I was haying the field in Salkum, WA that was used as the staging area for the military rescue effort after the Mt. St. Helens eruption in 1980. Lots of helicopters flying out of there.

They used the area on the backside as a dumping ground, along the fence. Thought I was avoiding things pretty well, when I suddenly hit a parachute with my Taarup disc mower. Everything happens fast with a disc mower- I was bound up completely and it had stalled the tractor before I could get to the clutch.

That parachute material is TOUGH! I hacked at it awhile with my dull pocket knife, then thought of a nice old fellow who lived next to the field- I'll bet he could sharpen my knife! Went over and asked him, and he gave me his to use while he sharpened mine. That made things go a lot faster, of course.

When we made the exchange, I thanked him, and he said no, Thank You, for giving an old man a chance to be useful on a summer day.
 
I put this down in the basement in 'Talers' about a month ago, but I found a bright blue, what would be described as a 'ladies double ended pleasure device', made from a rubber like substance, about 2 feet long, in a hay field that was almost a half mile from any road. I still haven't found the girls----
 
Forgot the horticultural project.

Friend was going to do a hayfield in the neighborhood, but encountered plants growing in 5 gallon buckets spread around the field (hay was high, couldn't see them until you got into it). He didn't want to mow around them, so asked if I'd take it over. I had an Oliver 1550 with a loader, so I just put the buckets in the loader as I encountered them, and lined them up along the back fence when I got to that end of the field.

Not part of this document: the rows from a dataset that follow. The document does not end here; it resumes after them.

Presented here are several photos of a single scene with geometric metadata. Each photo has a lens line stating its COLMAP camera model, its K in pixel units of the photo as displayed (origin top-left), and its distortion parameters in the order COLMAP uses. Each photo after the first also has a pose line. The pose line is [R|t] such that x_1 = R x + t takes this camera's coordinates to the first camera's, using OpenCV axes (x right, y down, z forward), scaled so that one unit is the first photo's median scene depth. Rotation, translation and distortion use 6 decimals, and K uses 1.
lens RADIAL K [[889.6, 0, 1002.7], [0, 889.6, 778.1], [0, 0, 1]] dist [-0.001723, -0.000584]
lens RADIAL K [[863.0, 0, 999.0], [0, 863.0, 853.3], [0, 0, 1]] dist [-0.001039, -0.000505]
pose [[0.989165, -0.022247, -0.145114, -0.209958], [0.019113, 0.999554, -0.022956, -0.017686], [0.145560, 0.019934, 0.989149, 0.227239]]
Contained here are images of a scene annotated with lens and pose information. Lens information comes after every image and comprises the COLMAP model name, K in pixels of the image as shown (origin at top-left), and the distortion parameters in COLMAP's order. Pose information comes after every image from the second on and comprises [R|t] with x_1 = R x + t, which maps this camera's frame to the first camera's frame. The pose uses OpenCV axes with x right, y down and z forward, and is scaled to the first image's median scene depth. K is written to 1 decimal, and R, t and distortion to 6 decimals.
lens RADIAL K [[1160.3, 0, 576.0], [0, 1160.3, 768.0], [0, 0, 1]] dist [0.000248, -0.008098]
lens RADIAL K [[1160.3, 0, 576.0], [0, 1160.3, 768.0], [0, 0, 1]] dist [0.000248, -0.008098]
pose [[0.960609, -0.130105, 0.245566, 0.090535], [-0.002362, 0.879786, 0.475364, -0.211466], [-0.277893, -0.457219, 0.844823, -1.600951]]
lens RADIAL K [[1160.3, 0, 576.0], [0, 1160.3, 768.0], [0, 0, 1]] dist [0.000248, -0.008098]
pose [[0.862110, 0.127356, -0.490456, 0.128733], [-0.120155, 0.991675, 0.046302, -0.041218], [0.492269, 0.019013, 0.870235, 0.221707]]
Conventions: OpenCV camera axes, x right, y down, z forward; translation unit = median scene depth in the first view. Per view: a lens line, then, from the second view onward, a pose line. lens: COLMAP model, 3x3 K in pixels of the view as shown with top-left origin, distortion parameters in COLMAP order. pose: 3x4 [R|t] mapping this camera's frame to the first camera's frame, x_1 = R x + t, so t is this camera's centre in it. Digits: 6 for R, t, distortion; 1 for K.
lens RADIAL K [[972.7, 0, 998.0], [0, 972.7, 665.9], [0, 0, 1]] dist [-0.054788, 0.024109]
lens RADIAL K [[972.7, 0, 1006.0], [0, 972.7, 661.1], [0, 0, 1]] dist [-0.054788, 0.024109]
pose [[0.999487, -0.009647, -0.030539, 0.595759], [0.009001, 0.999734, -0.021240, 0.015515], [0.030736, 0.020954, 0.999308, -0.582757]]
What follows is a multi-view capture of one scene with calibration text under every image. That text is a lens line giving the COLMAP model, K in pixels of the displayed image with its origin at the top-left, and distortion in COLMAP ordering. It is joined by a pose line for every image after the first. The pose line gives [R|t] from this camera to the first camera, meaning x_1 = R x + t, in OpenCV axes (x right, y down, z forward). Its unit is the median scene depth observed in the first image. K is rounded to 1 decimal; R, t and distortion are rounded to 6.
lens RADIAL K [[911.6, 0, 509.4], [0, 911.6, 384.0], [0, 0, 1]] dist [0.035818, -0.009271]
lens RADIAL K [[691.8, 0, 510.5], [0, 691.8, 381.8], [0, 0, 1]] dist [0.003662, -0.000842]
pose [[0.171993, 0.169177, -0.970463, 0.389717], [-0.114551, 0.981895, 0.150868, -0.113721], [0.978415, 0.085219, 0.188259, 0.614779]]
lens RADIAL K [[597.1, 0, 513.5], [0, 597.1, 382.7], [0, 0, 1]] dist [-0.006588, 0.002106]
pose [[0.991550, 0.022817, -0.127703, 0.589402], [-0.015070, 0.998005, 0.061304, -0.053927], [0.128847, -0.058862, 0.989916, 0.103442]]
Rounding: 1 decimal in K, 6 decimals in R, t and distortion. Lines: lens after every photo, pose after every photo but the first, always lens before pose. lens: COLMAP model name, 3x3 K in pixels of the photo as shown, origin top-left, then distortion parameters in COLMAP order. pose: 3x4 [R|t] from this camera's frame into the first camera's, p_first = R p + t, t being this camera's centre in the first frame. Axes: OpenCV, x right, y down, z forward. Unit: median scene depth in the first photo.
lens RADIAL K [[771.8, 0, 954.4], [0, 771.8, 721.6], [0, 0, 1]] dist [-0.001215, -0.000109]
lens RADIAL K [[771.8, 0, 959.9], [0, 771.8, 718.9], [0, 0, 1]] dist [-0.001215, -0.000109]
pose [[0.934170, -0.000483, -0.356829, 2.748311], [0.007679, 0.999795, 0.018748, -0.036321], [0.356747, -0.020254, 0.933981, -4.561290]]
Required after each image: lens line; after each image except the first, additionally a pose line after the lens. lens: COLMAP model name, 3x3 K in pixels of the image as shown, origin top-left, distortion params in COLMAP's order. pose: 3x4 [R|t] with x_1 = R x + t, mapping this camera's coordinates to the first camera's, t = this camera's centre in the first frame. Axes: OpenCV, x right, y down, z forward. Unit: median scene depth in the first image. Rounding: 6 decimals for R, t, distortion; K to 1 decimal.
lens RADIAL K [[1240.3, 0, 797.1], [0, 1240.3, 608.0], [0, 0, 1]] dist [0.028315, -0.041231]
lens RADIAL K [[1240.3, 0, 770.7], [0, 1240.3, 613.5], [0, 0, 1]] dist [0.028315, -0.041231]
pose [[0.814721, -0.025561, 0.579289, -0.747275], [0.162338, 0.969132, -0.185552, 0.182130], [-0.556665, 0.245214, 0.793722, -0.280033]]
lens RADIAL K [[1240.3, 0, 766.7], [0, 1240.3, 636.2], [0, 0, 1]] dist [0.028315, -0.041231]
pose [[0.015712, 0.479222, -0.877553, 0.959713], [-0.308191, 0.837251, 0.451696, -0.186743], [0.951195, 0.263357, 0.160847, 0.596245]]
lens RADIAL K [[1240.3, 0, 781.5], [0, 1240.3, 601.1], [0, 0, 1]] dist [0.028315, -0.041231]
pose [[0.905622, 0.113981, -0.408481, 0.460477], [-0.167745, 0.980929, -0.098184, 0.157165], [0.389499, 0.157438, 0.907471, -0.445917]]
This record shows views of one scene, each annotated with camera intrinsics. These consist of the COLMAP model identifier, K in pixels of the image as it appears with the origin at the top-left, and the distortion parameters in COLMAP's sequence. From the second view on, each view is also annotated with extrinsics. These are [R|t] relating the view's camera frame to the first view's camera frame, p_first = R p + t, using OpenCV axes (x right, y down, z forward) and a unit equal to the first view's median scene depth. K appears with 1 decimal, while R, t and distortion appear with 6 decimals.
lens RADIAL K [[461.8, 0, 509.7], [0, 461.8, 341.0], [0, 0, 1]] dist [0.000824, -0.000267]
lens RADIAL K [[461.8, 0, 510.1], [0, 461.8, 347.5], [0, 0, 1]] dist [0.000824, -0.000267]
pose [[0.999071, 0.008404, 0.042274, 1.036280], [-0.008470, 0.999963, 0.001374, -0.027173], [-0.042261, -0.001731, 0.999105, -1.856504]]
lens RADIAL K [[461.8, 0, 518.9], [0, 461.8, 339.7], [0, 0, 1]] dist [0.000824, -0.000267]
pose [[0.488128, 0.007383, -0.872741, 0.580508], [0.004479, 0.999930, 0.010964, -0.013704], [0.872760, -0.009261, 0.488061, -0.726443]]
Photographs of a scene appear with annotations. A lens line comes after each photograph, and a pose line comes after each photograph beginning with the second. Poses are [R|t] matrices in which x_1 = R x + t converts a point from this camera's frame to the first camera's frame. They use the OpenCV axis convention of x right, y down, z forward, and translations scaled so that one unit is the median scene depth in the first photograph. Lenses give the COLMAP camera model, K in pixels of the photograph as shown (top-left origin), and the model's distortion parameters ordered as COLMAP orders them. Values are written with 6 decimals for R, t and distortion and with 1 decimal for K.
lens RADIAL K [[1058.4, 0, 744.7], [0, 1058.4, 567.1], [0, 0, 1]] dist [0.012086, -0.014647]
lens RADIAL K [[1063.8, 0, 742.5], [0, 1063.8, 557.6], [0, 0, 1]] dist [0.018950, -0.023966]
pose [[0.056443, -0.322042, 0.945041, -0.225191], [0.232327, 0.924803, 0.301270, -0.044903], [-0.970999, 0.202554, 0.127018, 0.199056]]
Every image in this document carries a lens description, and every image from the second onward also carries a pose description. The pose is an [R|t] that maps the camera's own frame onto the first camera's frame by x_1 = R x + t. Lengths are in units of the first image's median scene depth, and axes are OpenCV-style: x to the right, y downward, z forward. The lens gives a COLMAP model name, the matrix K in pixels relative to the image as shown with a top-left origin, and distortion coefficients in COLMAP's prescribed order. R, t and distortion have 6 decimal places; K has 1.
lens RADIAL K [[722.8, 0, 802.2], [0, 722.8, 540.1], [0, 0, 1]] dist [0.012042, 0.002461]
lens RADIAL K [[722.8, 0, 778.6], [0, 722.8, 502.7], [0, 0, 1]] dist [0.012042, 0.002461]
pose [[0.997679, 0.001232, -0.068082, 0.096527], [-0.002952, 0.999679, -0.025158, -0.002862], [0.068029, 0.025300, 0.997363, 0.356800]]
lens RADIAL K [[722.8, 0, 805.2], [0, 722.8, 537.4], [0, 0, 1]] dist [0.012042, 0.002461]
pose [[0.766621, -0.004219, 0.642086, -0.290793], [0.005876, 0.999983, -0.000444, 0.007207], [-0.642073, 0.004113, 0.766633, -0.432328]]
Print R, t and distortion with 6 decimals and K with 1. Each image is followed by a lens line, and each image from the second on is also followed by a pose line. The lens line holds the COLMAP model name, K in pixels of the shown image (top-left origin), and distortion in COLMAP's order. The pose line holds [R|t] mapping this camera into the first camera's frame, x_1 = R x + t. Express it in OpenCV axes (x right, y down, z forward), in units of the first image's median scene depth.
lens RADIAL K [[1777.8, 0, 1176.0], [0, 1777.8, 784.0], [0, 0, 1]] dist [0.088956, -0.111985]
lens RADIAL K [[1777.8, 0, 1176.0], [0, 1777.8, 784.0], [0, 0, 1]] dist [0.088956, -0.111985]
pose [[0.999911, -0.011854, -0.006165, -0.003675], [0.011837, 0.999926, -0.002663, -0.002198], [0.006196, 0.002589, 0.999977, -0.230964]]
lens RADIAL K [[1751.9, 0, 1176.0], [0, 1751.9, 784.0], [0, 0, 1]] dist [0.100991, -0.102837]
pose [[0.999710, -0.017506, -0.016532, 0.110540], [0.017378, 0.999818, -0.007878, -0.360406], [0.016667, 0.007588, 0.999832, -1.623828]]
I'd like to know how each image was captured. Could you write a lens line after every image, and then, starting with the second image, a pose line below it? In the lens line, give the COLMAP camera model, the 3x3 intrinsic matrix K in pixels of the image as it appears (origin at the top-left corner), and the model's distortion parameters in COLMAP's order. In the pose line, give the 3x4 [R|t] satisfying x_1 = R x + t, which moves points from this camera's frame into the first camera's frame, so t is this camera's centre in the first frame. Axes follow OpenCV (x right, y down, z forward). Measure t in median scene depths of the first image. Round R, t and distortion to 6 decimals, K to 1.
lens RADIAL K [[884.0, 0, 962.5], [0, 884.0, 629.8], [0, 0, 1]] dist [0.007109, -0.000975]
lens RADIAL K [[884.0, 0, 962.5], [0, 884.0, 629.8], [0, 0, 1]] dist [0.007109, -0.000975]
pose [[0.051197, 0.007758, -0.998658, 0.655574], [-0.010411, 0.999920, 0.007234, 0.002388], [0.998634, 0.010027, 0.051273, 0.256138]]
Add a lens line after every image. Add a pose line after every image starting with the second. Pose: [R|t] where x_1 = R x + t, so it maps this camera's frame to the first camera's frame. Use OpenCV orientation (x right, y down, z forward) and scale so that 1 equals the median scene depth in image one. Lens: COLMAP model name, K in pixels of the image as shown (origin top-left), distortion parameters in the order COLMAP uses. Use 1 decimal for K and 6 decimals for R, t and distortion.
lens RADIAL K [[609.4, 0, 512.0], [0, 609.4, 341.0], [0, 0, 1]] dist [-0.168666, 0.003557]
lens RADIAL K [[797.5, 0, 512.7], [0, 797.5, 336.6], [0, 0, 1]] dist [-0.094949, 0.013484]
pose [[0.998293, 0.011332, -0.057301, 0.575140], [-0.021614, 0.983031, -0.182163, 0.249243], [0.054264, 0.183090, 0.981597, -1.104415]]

The guy called, all excited, that evening- "What happened to my buckets?" He got pretty owly. Told him to calm down, they were along the back fence, out of sight from the road. Did he want me to leave a bunch of white buckets in the field, with plants growing, in plain sight? I also opined that they looked pretty pale, and could sure use some fertilizer.

I was one of the responders from the volunteer fire dept a couple of years later- he was deceased, in a one car accident.
 
Neighbor has quite the Indian artifact collection, all off the creek that runs through their place. He has a spear head that is broken into 2 perfectly fitted pieces. His dad found one half plowing in a far corner of the place, in the 40's. The son found the other half in the late 70's, almost a half mile away.

Figured it must have broken off in a critter who ran that far before dying.

Got called out to dig a doughnut spare tire out of a 760 MF that made it all the way to the cylinder. Only time in my life I have ever seen one of these off of the rim.